What the exercise asks ::
For each line in the records that contains "Zinan", make a copy.

(Records shown begins)

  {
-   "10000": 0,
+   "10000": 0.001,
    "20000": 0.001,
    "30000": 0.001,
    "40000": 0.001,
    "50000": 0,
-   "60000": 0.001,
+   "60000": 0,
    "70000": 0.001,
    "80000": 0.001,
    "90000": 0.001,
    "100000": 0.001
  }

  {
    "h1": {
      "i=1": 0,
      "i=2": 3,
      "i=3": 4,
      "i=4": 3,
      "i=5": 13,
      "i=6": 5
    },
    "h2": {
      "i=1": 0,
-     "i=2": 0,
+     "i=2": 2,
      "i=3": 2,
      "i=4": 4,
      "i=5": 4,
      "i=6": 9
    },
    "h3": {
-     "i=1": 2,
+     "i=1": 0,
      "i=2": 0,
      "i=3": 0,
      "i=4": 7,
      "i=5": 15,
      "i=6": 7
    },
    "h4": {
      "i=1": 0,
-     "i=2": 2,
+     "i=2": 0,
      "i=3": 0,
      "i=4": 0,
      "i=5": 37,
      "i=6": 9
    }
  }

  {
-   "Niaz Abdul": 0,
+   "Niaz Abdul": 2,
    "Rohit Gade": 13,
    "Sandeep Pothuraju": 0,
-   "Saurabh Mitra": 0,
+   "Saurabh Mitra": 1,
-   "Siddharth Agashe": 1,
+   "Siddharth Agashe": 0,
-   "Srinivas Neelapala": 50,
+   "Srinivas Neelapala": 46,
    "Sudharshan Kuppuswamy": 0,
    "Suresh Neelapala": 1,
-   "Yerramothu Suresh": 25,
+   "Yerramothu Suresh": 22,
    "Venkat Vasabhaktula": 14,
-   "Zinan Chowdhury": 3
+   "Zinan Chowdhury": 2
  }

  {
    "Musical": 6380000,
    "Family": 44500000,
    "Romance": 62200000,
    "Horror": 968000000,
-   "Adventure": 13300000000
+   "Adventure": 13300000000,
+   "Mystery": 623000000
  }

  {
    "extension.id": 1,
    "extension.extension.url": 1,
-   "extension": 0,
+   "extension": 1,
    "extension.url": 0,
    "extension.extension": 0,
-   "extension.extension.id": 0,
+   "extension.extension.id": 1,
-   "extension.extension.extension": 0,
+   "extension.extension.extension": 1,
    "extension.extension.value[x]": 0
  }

(Records shown ends)
(Records shown begins)

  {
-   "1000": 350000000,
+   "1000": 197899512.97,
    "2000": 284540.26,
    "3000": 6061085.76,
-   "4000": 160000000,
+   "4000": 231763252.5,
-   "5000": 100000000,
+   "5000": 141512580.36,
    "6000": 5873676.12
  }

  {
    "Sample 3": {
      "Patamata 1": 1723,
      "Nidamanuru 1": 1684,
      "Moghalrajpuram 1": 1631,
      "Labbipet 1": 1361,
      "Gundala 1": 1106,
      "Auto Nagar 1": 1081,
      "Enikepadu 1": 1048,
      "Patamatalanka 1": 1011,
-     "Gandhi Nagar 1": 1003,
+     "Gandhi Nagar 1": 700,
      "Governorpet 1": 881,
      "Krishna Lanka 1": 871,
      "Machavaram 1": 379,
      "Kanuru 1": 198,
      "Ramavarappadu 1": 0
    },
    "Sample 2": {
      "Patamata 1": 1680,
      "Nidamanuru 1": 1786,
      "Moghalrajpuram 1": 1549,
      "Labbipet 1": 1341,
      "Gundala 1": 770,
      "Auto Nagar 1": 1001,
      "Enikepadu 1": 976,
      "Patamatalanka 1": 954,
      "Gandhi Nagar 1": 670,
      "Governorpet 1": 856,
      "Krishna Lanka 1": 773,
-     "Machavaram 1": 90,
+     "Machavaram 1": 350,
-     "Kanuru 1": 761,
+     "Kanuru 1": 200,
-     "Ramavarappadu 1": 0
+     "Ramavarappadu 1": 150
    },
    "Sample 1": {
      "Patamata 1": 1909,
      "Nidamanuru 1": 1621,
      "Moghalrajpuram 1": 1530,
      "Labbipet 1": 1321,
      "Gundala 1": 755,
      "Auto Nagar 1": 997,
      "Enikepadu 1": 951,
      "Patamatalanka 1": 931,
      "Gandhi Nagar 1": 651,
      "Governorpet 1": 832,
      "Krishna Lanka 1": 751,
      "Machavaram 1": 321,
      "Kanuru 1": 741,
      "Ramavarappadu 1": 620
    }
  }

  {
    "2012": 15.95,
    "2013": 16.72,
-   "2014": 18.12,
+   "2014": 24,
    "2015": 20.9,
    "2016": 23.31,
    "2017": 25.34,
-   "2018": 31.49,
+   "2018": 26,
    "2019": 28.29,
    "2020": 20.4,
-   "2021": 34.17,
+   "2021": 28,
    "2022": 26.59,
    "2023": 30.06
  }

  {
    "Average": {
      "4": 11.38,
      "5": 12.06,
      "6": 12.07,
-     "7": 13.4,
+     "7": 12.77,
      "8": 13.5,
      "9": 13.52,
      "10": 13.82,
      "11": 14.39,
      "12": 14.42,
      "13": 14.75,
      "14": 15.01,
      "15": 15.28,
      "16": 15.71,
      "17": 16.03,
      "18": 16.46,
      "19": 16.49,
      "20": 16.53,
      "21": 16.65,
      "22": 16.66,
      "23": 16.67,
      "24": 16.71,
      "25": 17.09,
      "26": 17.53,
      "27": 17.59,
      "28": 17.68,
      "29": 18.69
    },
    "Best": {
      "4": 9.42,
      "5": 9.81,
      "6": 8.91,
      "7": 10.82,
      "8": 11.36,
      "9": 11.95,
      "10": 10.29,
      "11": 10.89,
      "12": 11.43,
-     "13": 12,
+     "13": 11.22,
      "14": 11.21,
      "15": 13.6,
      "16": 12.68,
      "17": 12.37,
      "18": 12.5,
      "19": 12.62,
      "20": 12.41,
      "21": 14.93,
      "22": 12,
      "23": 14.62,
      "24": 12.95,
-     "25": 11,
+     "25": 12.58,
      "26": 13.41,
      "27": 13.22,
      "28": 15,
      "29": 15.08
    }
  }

(Records shown ends)
(Records shown begins)

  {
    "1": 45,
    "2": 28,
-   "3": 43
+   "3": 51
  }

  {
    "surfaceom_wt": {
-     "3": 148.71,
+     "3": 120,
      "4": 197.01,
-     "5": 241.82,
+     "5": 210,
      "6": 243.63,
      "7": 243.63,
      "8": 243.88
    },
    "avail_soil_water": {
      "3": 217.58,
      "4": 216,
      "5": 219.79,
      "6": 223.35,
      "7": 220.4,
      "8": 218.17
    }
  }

(Records shown ends)

Output below ::
-   "Zinan Chowdhury": 3
+   "Zinan Chowdhury": 2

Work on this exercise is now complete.